JAMBI – Penuntut Umum Kejaksaan Negeri (Kejari) Jambi menuntut mantan Kepala BPPRD Kota Jambi, Subhi 5 tahun penjara, kemarin, Senin (29/11).
Subhi diyakini bersalah melakukan tindak pidana korupsi atas pemotongan insentif pajak di BPPRD Kota Jambi, tahun 2017, 2018, dan 2019. Perbuatan diancam dengan pidana sebagaimana Pasal 12 huruf e UU RI nomor 31 tahun 1999, tentang Pemberant asanTindak Pidana Korupsi.
Dalam surat tuntutannya, Penuntut Umum Dian Susanty, menuntut majelis hakim memutuskan, menyatakan Terdakwa Subhi terbukri secara sah melakukan tindak pidana korupsi.
Subhi dianggap melakukan tindak pidana dengan menggunakan kekuasaannya. Serta perbuatannya dianggap sebagai perbuatan yang berlanjut.
“Menjatuhkan pidana terhadap Terdakwa Subhi, selama 5 tahun penjara,” kata penuntut umum pada persidangan dengan majelis hakim yang diketuai Yandri Roni, di Pengadilan Tipikor Jambi.

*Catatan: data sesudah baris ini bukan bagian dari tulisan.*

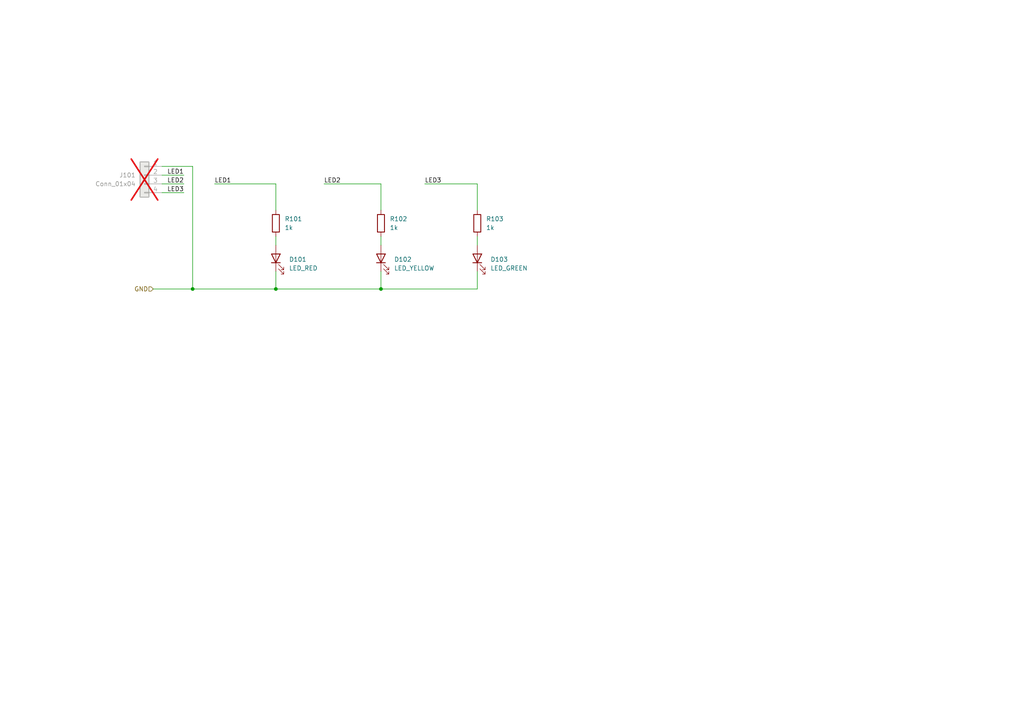
<source format=kicad_sch>
(kicad_sch
	(version 20231120)
	(generator "eeschema")
	(generator_version "8.0")
	(uuid "58b39989-e007-4c57-bfd7-3c6f42f18528")
	(paper "A4")
	(title_block
		(title "xDuinoRail - LocDecoder - Development Kit")
		(date "2024-10-09")
		(rev "v0.2")
		(company "Chatelain Engineering, Bern - CH")
	)
	
	(junction
		(at 80.01 83.82)
		(diameter 0)
		(color 0 0 0 0)
		(uuid "3f0b72e6-827b-4b88-a243-11eaab461fdd")
	)
	(junction
		(at 55.88 83.82)
		(diameter 0)
		(color 0 0 0 0)
		(uuid "8d97f69d-c95d-4dfb-8fc0-5d5d1e42d2d9")
	)
	(junction
		(at 110.49 83.82)
		(diameter 0)
		(color 0 0 0 0)
		(uuid "b82efe5b-b22b-4ef8-94b0-28dcd16b5336")
	)
	(wire
		(pts
			(xy 110.49 78.74) (xy 110.49 83.82)
		)
		(stroke
			(width 0)
			(type default)
		)
		(uuid "042bb3ed-8303-4621-957e-b26a677dba3f")
	)
	(wire
		(pts
			(xy 80.01 83.82) (xy 110.49 83.82)
		)
		(stroke
			(width 0)
			(type default)
		)
		(uuid "0c159576-e38e-407e-8e47-6e32b74ed074")
	)
	(wire
		(pts
			(xy 123.19 53.34) (xy 138.43 53.34)
		)
		(stroke
			(width 0)
			(type default)
		)
		(uuid "139a0111-fc8b-454f-b0a2-15c6ebf4a80c")
	)
	(wire
		(pts
			(xy 46.99 48.26) (xy 55.88 48.26)
		)
		(stroke
			(width 0)
			(type default)
		)
		(uuid "1980c871-71ae-40f7-8fa7-7375cbd5db1f")
	)
	(wire
		(pts
			(xy 110.49 68.58) (xy 110.49 71.12)
		)
		(stroke
			(width 0)
			(type default)
		)
		(uuid "1a80fb77-f013-434c-aa21-a260e611f20f")
	)
	(wire
		(pts
			(xy 138.43 78.74) (xy 138.43 83.82)
		)
		(stroke
			(width 0)
			(type default)
		)
		(uuid "220da551-1116-47eb-b2cd-1ee398a0c0e4")
	)
	(wire
		(pts
			(xy 80.01 68.58) (xy 80.01 71.12)
		)
		(stroke
			(width 0)
			(type default)
		)
		(uuid "3d3fb1cf-9069-42c8-8166-41013901b51f")
	)
	(wire
		(pts
			(xy 110.49 83.82) (xy 138.43 83.82)
		)
		(stroke
			(width 0)
			(type default)
		)
		(uuid "3f434e36-1cd4-43a2-b2fd-fafb55388165")
	)
	(wire
		(pts
			(xy 93.98 53.34) (xy 110.49 53.34)
		)
		(stroke
			(width 0)
			(type default)
		)
		(uuid "402d4129-1a2d-4975-999a-d4a11daaa439")
	)
	(wire
		(pts
			(xy 138.43 53.34) (xy 138.43 60.96)
		)
		(stroke
			(width 0)
			(type default)
		)
		(uuid "43f86b18-24f3-41bd-b25f-0e8d45e7750c")
	)
	(wire
		(pts
			(xy 80.01 53.34) (xy 80.01 60.96)
		)
		(stroke
			(width 0)
			(type default)
		)
		(uuid "442300cd-cfda-4c41-a651-a864ac99325d")
	)
	(wire
		(pts
			(xy 110.49 53.34) (xy 110.49 60.96)
		)
		(stroke
			(width 0)
			(type default)
		)
		(uuid "67806f56-d9f9-47b3-8e66-2d91a3371f84")
	)
	(wire
		(pts
			(xy 80.01 78.74) (xy 80.01 83.82)
		)
		(stroke
			(width 0)
			(type default)
		)
		(uuid "6834016b-d47e-468d-bbb1-ea96e54ccb59")
	)
	(wire
		(pts
			(xy 46.99 55.88) (xy 53.34 55.88)
		)
		(stroke
			(width 0)
			(type default)
		)
		(uuid "69aaae3a-9eb8-4aab-b61b-2a2c5d42e89c")
	)
	(wire
		(pts
			(xy 46.99 50.8) (xy 53.34 50.8)
		)
		(stroke
			(width 0)
			(type default)
		)
		(uuid "6cb86e7b-e348-4a77-8fcf-30d759b1f296")
	)
	(wire
		(pts
			(xy 46.99 53.34) (xy 53.34 53.34)
		)
		(stroke
			(width 0)
			(type default)
		)
		(uuid "6e3e3a67-8d84-44b5-938c-22e3a7c2b674")
	)
	(wire
		(pts
			(xy 55.88 48.26) (xy 55.88 83.82)
		)
		(stroke
			(width 0)
			(type default)
		)
		(uuid "7f66a29a-a45d-4b7d-945e-7c32f1448574")
	)
	(wire
		(pts
			(xy 55.88 83.82) (xy 80.01 83.82)
		)
		(stroke
			(width 0)
			(type default)
		)
		(uuid "863b3c4f-81fb-423b-a17a-b3bfb78c0571")
	)
	(wire
		(pts
			(xy 62.23 53.34) (xy 80.01 53.34)
		)
		(stroke
			(width 0)
			(type default)
		)
		(uuid "8b7c0952-842f-4d45-9126-061c08389dd0")
	)
	(wire
		(pts
			(xy 44.45 83.82) (xy 55.88 83.82)
		)
		(stroke
			(width 0)
			(type default)
		)
		(uuid "9ada958a-8eec-4f7a-9caa-a8539bf00d14")
	)
	(wire
		(pts
			(xy 138.43 68.58) (xy 138.43 71.12)
		)
		(stroke
			(width 0)
			(type default)
		)
		(uuid "bb5f0365-6cd9-4984-bc05-497cc85e5d93")
	)
	(label "LED1"
		(at 62.23 53.34 0)
		(fields_autoplaced yes)
		(effects
			(font
				(size 1.27 1.27)
			)
			(justify left bottom)
		)
		(uuid "400cb8ba-ce25-47b4-be04-938016a7a8a1")
	)
	(label "LED2"
		(at 93.98 53.34 0)
		(fields_autoplaced yes)
		(effects
			(font
				(size 1.27 1.27)
			)
			(justify left bottom)
		)
		(uuid "50978e46-24a3-4e8f-8932-4ee08bf8b0ab")
	)
	(label "LED3"
		(at 53.34 55.88 180)
		(fields_autoplaced yes)
		(effects
			(font
				(size 1.27 1.27)
			)
			(justify right bottom)
		)
		(uuid "a7eb6914-6a69-429d-be64-0f79c580dd6c")
	)
	(label "LED2"
		(at 53.34 53.34 180)
		(fields_autoplaced yes)
		(effects
			(font
				(size 1.27 1.27)
			)
			(justify right bottom)
		)
		(uuid "b0892e8e-bb46-4c3e-91ad-315075d2e036")
	)
	(label "LED1"
		(at 53.34 50.8 180)
		(fields_autoplaced yes)
		(effects
			(font
				(size 1.27 1.27)
			)
			(justify right bottom)
		)
		(uuid "d2abbeb1-0438-4b82-8bc3-035eb888a410")
	)
	(label "LED3"
		(at 123.19 53.34 0)
		(fields_autoplaced yes)
		(effects
			(font
				(size 1.27 1.27)
			)
			(justify left bottom)
		)
		(uuid "e4489e4e-f7c9-4b3c-bab2-c0914fbded5c")
	)
	(hierarchical_label "GND"
		(shape input)
		(at 44.45 83.82 180)
		(fields_autoplaced yes)
		(effects
			(font
				(size 1.27 1.27)
			)
			(justify right)
		)
		(uuid "9c320561-17ec-48df-b620-148ca2491a60")
	)
	(symbol
		(lib_id "Device:LED")
		(at 138.43 74.93 90)
		(unit 1)
		(exclude_from_sim no)
		(in_bom yes)
		(on_board yes)
		(dnp no)
		(fields_autoplaced yes)
		(uuid "03b34ef1-7e86-4424-82a2-5e0d64eff814")
		(property "Reference" "D103"
			(at 142.24 75.2474 90)
			(effects
				(font
					(size 1.27 1.27)
				)
				(justify right)
			)
		)
		(property "Value" "LED_GREEN"
			(at 142.24 77.7874 90)
			(effects
				(font
					(size 1.27 1.27)
				)
				(justify right)
			)
		)
		(property "Footprint" "LED_SMD:LED_0603_1608Metric_Pad1.05x0.95mm_HandSolder"
			(at 138.43 74.93 0)
			(effects
				(font
					(size 1.27 1.27)
				)
				(hide yes)
			)
		)
		(property "Datasheet" "~"
			(at 138.43 74.93 0)
			(effects
				(font
					(size 1.27 1.27)
				)
				(hide yes)
			)
		)
		(property "Description" "Light emitting diode"
			(at 138.43 74.93 0)
			(effects
				(font
					(size 1.27 1.27)
				)
				(hide yes)
			)
		)
		(property "OLI_ID" "LED-GREEN_0603"
			(at 138.43 74.93 0)
			(effects
				(font
					(size 1.27 1.27)
				)
				(hide yes)
			)
		)
		(pin "2"
			(uuid "7afc4b41-b6cf-46f7-bdba-5069114ca733")
		)
		(pin "1"
			(uuid "94e9890c-399d-4ba4-b2f9-9dc9e0314cd2")
		)
		(instances
			(project "leds-high-drive"
				(path "/58b39989-e007-4c57-bfd7-3c6f42f18528"
					(reference "D103")
					(unit 1)
				)
			)
			(project "leds-high-drive"
				(path "/fb33ec4e-6596-45d2-a121-8d3475acd69a/d71ccc16-5b2b-4460-afe9-d71f476b9f8a"
					(reference "D1703")
					(unit 1)
				)
				(path "/fb33ec4e-6596-45d2-a121-8d3475acd69a/9065fe75-d32c-49ad-a09b-239d58c08fe8/c66ec843-e50b-4e5a-9be2-9ab479f2eeb6"
					(reference "D1003")
					(unit 1)
				)
			)
		)
	)
	(symbol
		(lib_id "Device:LED")
		(at 110.49 74.93 90)
		(unit 1)
		(exclude_from_sim no)
		(in_bom yes)
		(on_board yes)
		(dnp no)
		(fields_autoplaced yes)
		(uuid "2672d5a9-39db-4805-a30a-02ebeaee439a")
		(property "Reference" "D102"
			(at 114.3 75.2474 90)
			(effects
				(font
					(size 1.27 1.27)
				)
				(justify right)
			)
		)
		(property "Value" "LED_YELLOW"
			(at 114.3 77.7874 90)
			(effects
				(font
					(size 1.27 1.27)
				)
				(justify right)
			)
		)
		(property "Footprint" "LED_SMD:LED_0603_1608Metric_Pad1.05x0.95mm_HandSolder"
			(at 110.49 74.93 0)
			(effects
				(font
					(size 1.27 1.27)
				)
				(hide yes)
			)
		)
		(property "Datasheet" "~"
			(at 110.49 74.93 0)
			(effects
				(font
					(size 1.27 1.27)
				)
				(hide yes)
			)
		)
		(property "Description" "Light emitting diode"
			(at 110.49 74.93 0)
			(effects
				(font
					(size 1.27 1.27)
				)
				(hide yes)
			)
		)
		(property "OLI_ID" "LED-YELLOW_0603"
			(at 110.49 74.93 0)
			(effects
				(font
					(size 1.27 1.27)
				)
				(hide yes)
			)
		)
		(pin "2"
			(uuid "e0878740-1c03-4372-bf21-ff93267cb544")
		)
		(pin "1"
			(uuid "c4c500b2-cfd7-4980-8c3e-09144a605005")
		)
		(instances
			(project "leds-high-drive"
				(path "/58b39989-e007-4c57-bfd7-3c6f42f18528"
					(reference "D102")
					(unit 1)
				)
			)
			(project "leds-high-drive"
				(path "/fb33ec4e-6596-45d2-a121-8d3475acd69a/d71ccc16-5b2b-4460-afe9-d71f476b9f8a"
					(reference "D1702")
					(unit 1)
				)
				(path "/fb33ec4e-6596-45d2-a121-8d3475acd69a/9065fe75-d32c-49ad-a09b-239d58c08fe8/c66ec843-e50b-4e5a-9be2-9ab479f2eeb6"
					(reference "D1002")
					(unit 1)
				)
			)
		)
	)
	(symbol
		(lib_id "Device:R")
		(at 80.01 64.77 0)
		(unit 1)
		(exclude_from_sim no)
		(in_bom yes)
		(on_board yes)
		(dnp no)
		(fields_autoplaced yes)
		(uuid "6574563e-87be-4fbd-923a-9c143097346c")
		(property "Reference" "R101"
			(at 82.55 63.4999 0)
			(effects
				(font
					(size 1.27 1.27)
				)
				(justify left)
			)
		)
		(property "Value" "1k"
			(at 82.55 66.0399 0)
			(effects
				(font
					(size 1.27 1.27)
				)
				(justify left)
			)
		)
		(property "Footprint" "Resistor_SMD:R_0603_1608Metric"
			(at 78.232 64.77 90)
			(effects
				(font
					(size 1.27 1.27)
				)
				(hide yes)
			)
		)
		(property "Datasheet" "~"
			(at 80.01 64.77 0)
			(effects
				(font
					(size 1.27 1.27)
				)
				(hide yes)
			)
		)
		(property "Description" "Resistor"
			(at 80.01 64.77 0)
			(effects
				(font
					(size 1.27 1.27)
				)
				(hide yes)
			)
		)
		(property "OLI_ID" "1k_0603"
			(at 80.01 64.77 0)
			(effects
				(font
					(size 1.27 1.27)
				)
				(hide yes)
			)
		)
		(pin "1"
			(uuid "742d8eb8-486b-4e90-9649-1311e68b6637")
		)
		(pin "2"
			(uuid "f5469db1-2092-4a0f-9c73-a114d5ae117f")
		)
		(instances
			(project "leds-high-drive"
				(path "/58b39989-e007-4c57-bfd7-3c6f42f18528"
					(reference "R101")
					(unit 1)
				)
			)
			(project "leds-high-drive"
				(path "/fb33ec4e-6596-45d2-a121-8d3475acd69a/d71ccc16-5b2b-4460-afe9-d71f476b9f8a"
					(reference "R1701")
					(unit 1)
				)
				(path "/fb33ec4e-6596-45d2-a121-8d3475acd69a/9065fe75-d32c-49ad-a09b-239d58c08fe8/c66ec843-e50b-4e5a-9be2-9ab479f2eeb6"
					(reference "R1001")
					(unit 1)
				)
			)
		)
	)
	(symbol
		(lib_id "Connector_Generic:Conn_01x04")
		(at 41.91 50.8 0)
		(mirror y)
		(unit 1)
		(exclude_from_sim no)
		(in_bom yes)
		(on_board yes)
		(dnp yes)
		(uuid "8289d764-c833-4a4e-820e-091ea2eb4fc0")
		(property "Reference" "J101"
			(at 39.37 50.7999 0)
			(effects
				(font
					(size 1.27 1.27)
				)
				(justify left)
			)
		)
		(property "Value" "Conn_01x04"
			(at 39.37 53.3399 0)
			(effects
				(font
					(size 1.27 1.27)
				)
				(justify left)
			)
		)
		(property "Footprint" "Connector_PinSocket_2.54mm:PinSocket_1x04_P2.54mm_Vertical"
			(at 41.91 50.8 0)
			(effects
				(font
					(size 1.27 1.27)
				)
				(hide yes)
			)
		)
		(property "Datasheet" "~"
			(at 41.91 50.8 0)
			(effects
				(font
					(size 1.27 1.27)
				)
				(hide yes)
			)
		)
		(property "Description" "Generic connector, single row, 01x04, script generated (kicad-library-utils/schlib/autogen/connector/)"
			(at 41.91 50.8 0)
			(effects
				(font
					(size 1.27 1.27)
				)
				(hide yes)
			)
		)
		(pin "4"
			(uuid "d2502801-7989-4af4-bd5b-c92031547a78")
		)
		(pin "1"
			(uuid "ead10a4c-3025-4f57-bcce-6584bfca8bd6")
		)
		(pin "2"
			(uuid "102c1943-3d3b-4e4d-9d6f-dfb83227c1df")
		)
		(pin "3"
			(uuid "0b4bf7f3-4b80-4952-b8bd-88ce2c929cf2")
		)
		(instances
			(project ""
				(path "/58b39989-e007-4c57-bfd7-3c6f42f18528"
					(reference "J101")
					(unit 1)
				)
			)
			(project ""
				(path "/fb33ec4e-6596-45d2-a121-8d3475acd69a/d71ccc16-5b2b-4460-afe9-d71f476b9f8a"
					(reference "J1701")
					(unit 1)
				)
			)
		)
	)
	(symbol
		(lib_id "Device:R")
		(at 110.49 64.77 0)
		(unit 1)
		(exclude_from_sim no)
		(in_bom yes)
		(on_board yes)
		(dnp no)
		(fields_autoplaced yes)
		(uuid "dc8370b4-a3fa-4705-a81c-b93e1f3fbc0d")
		(property "Reference" "R102"
			(at 113.03 63.4999 0)
			(effects
				(font
					(size 1.27 1.27)
				)
				(justify left)
			)
		)
		(property "Value" "1k"
			(at 113.03 66.0399 0)
			(effects
				(font
					(size 1.27 1.27)
				)
				(justify left)
			)
		)
		(property "Footprint" "Resistor_SMD:R_0603_1608Metric"
			(at 108.712 64.77 90)
			(effects
				(font
					(size 1.27 1.27)
				)
				(hide yes)
			)
		)
		(property "Datasheet" "~"
			(at 110.49 64.77 0)
			(effects
				(font
					(size 1.27 1.27)
				)
				(hide yes)
			)
		)
		(property "Description" "Resistor"
			(at 110.49 64.77 0)
			(effects
				(font
					(size 1.27 1.27)
				)
				(hide yes)
			)
		)
		(property "OLI_ID" "1k_0603"
			(at 110.49 64.77 0)
			(effects
				(font
					(size 1.27 1.27)
				)
				(hide yes)
			)
		)
		(pin "1"
			(uuid "db7549cf-6fc7-489e-bc70-2852e8475257")
		)
		(pin "2"
			(uuid "e1e7a4af-275e-4871-83c1-91fa602539d7")
		)
		(instances
			(project "leds-high-drive"
				(path "/58b39989-e007-4c57-bfd7-3c6f42f18528"
					(reference "R102")
					(unit 1)
				)
			)
			(project "leds-high-drive"
				(path "/fb33ec4e-6596-45d2-a121-8d3475acd69a/d71ccc16-5b2b-4460-afe9-d71f476b9f8a"
					(reference "R1702")
					(unit 1)
				)
				(path "/fb33ec4e-6596-45d2-a121-8d3475acd69a/9065fe75-d32c-49ad-a09b-239d58c08fe8/c66ec843-e50b-4e5a-9be2-9ab479f2eeb6"
					(reference "R1002")
					(unit 1)
				)
			)
		)
	)
	(symbol
		(lib_id "Device:LED")
		(at 80.01 74.93 90)
		(unit 1)
		(exclude_from_sim no)
		(in_bom yes)
		(on_board yes)
		(dnp no)
		(fields_autoplaced yes)
		(uuid "e2258908-d6c6-42ae-beb9-286ad8b29ad2")
		(property "Reference" "D101"
			(at 83.82 75.2474 90)
			(effects
				(font
					(size 1.27 1.27)
				)
				(justify right)
			)
		)
		(property "Value" "LED_RED"
			(at 83.82 77.7874 90)
			(effects
				(font
					(size 1.27 1.27)
				)
				(justify right)
			)
		)
		(property "Footprint" "LED_SMD:LED_0603_1608Metric_Pad1.05x0.95mm_HandSolder"
			(at 80.01 74.93 0)
			(effects
				(font
					(size 1.27 1.27)
				)
				(hide yes)
			)
		)
		(property "Datasheet" "~"
			(at 80.01 74.93 0)
			(effects
				(font
					(size 1.27 1.27)
				)
				(hide yes)
			)
		)
		(property "Description" "Light emitting diode"
			(at 80.01 74.93 0)
			(effects
				(font
					(size 1.27 1.27)
				)
				(hide yes)
			)
		)
		(property "OLI_ID" "LED-RED_0603"
			(at 80.01 74.93 0)
			(effects
				(font
					(size 1.27 1.27)
				)
				(hide yes)
			)
		)
		(pin "2"
			(uuid "3f0937c0-9535-4e82-bee4-a37715349440")
		)
		(pin "1"
			(uuid "31f462fe-d72e-4695-883d-0dd8ce3c7a42")
		)
		(instances
			(project "leds-high-drive"
				(path "/58b39989-e007-4c57-bfd7-3c6f42f18528"
					(reference "D101")
					(unit 1)
				)
			)
			(project "leds-high-drive"
				(path "/fb33ec4e-6596-45d2-a121-8d3475acd69a/d71ccc16-5b2b-4460-afe9-d71f476b9f8a"
					(reference "D1701")
					(unit 1)
				)
				(path "/fb33ec4e-6596-45d2-a121-8d3475acd69a/9065fe75-d32c-49ad-a09b-239d58c08fe8/c66ec843-e50b-4e5a-9be2-9ab479f2eeb6"
					(reference "D1001")
					(unit 1)
				)
			)
		)
	)
	(symbol
		(lib_id "Device:R")
		(at 138.43 64.77 0)
		(unit 1)
		(exclude_from_sim no)
		(in_bom yes)
		(on_board yes)
		(dnp no)
		(fields_autoplaced yes)
		(uuid "fd3f5027-241b-41d3-bbef-85602cbe9a7f")
		(property "Reference" "R103"
			(at 140.97 63.4999 0)
			(effects
				(font
					(size 1.27 1.27)
				)
				(justify left)
			)
		)
		(property "Value" "1k"
			(at 140.97 66.0399 0)
			(effects
				(font
					(size 1.27 1.27)
				)
				(justify left)
			)
		)
		(property "Footprint" "Resistor_SMD:R_0603_1608Metric"
			(at 136.652 64.77 90)
			(effects
				(font
					(size 1.27 1.27)
				)
				(hide yes)
			)
		)
		(property "Datasheet" "~"
			(at 138.43 64.77 0)
			(effects
				(font
					(size 1.27 1.27)
				)
				(hide yes)
			)
		)
		(property "Description" "Resistor"
			(at 138.43 64.77 0)
			(effects
				(font
					(size 1.27 1.27)
				)
				(hide yes)
			)
		)
		(property "OLI_ID" "1k_0603"
			(at 138.43 64.77 0)
			(effects
				(font
					(size 1.27 1.27)
				)
				(hide yes)
			)
		)
		(pin "1"
			(uuid "237207ea-4d2a-4254-98a5-92e5a28ec650")
		)
		(pin "2"
			(uuid "d5f078a2-ddd5-432b-ae65-7c598c9fc3e6")
		)
		(instances
			(project "leds-high-drive"
				(path "/58b39989-e007-4c57-bfd7-3c6f42f18528"
					(reference "R103")
					(unit 1)
				)
			)
			(project "leds-high-drive"
				(path "/fb33ec4e-6596-45d2-a121-8d3475acd69a/d71ccc16-5b2b-4460-afe9-d71f476b9f8a"
					(reference "R1703")
					(unit 1)
				)
				(path "/fb33ec4e-6596-45d2-a121-8d3475acd69a/9065fe75-d32c-49ad-a09b-239d58c08fe8/c66ec843-e50b-4e5a-9be2-9ab479f2eeb6"
					(reference "R1003")
					(unit 1)
				)
			)
		)
	)
	(sheet_instances
		(path "/"
			(page "1")
		)
	)
)

</source>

Selain pidana penjara, Subhi, juga dibebankan membayar denda sebesar Rp 200 juta subsider 2 bulan penjara.
Dalam surat tuntutan itu juga, penuntut umum menyatakan jika barang bukti berupa dokumen, sebagian tetap dalam lampiran perkara, dan sebagian dikembalikan ke BPPRD Kota Jambi.
Sementara sejumlah uang yang disita dari para saksi, dikembalikan ke saksi. Kemudian surat tanah yang dijadikan agunan oleh Subhi dikembalikan kepada yang berhak (ipar Subhi) melalui terdakwa Subhi.
Sebelumnya, dalam persidangan lalu, pengacara terdakwa sempat mengembalikan uang sejumlah Rp 30 juta.
Uang itu merupakan uang pengembalian dari Sekda Kota Jambi, Budidaya. Dalam persidangan, Budidaya, mengaku menerima uang dari BPPRD Kota Jambi, sejumlah Rp 60 juta pada 2018.
Namun, setelah mengetahui jika perkara pemotongan insentif pemungutan pajak sedang disidik oleh Kejaksaan Negeri Jambi, Budidaya mengembalikan uang itu.
Sisa pengembalian Sekda, senilai Rp 30 juta itu juga dimuat dalam surat tuntutan.
Namun, penuntut umum meminta hakim menyatakan agar uang sejumlah Rp 30 juta itu dikembalikan kepada yang berhak, melalui Terdakwa Subhi. Tidak terperinci siapa yang berhak menerima uang itu.
Uang itu juga merupakan bukti jika Sekda ikut menikmati uang hasil pemotongan insentif pegawai BPPRD.
Menurut, Kasi Intel Kejari Jambi, Wesli Sirait, yang dihubungi seuasi sidang, uang Rp 30 juta itu merupakan hasil potongan milik saksi (pegawai BPPRD), dan disita saat sidang dari Terdakwa.
“Makanya uang itu dikembalikan melalui terdakwa,” kata Wesli.
Mengenai siapa yang berhak, kata Wesli, dia juga tidak tahu, karena tidak disebutkan secara terperinci (hasil potongan dari siapa).
“Begitu uang potongan terkumpul, itu lah yang diberikan ke Sekda,” kata Wesli menambahkan.
Mengenai keterlibatan Sekda serta upaya hukum terhadap Sekda, Wesli, hanya bilang harus menunggu perkembangan selanjutnya.
Untuk diketahui, Subhi, terjerat kasus korupsi karena memotong insentif pemungutan pajak dari para pegawainya.
Pemotongan dilakukan selama 3 tahun berturut-turut. 2017,2018, dan 2019. Total uang potongan selama 3 tahun itu mencapai Rp 1,2 miliar lebih.
Dalam persidangan, Subhi mengaku jika uang itu digunakan untuk membiayai kegiatan yang tidak ada anggarannya. Seperti kegiatan balap motor yang diadakan Pemerintah Kota Jambi.
Pada 2018, uang potongan kata Subhi juga diberikan kepada Sekda Budidaya, senilai Rp 60 juta.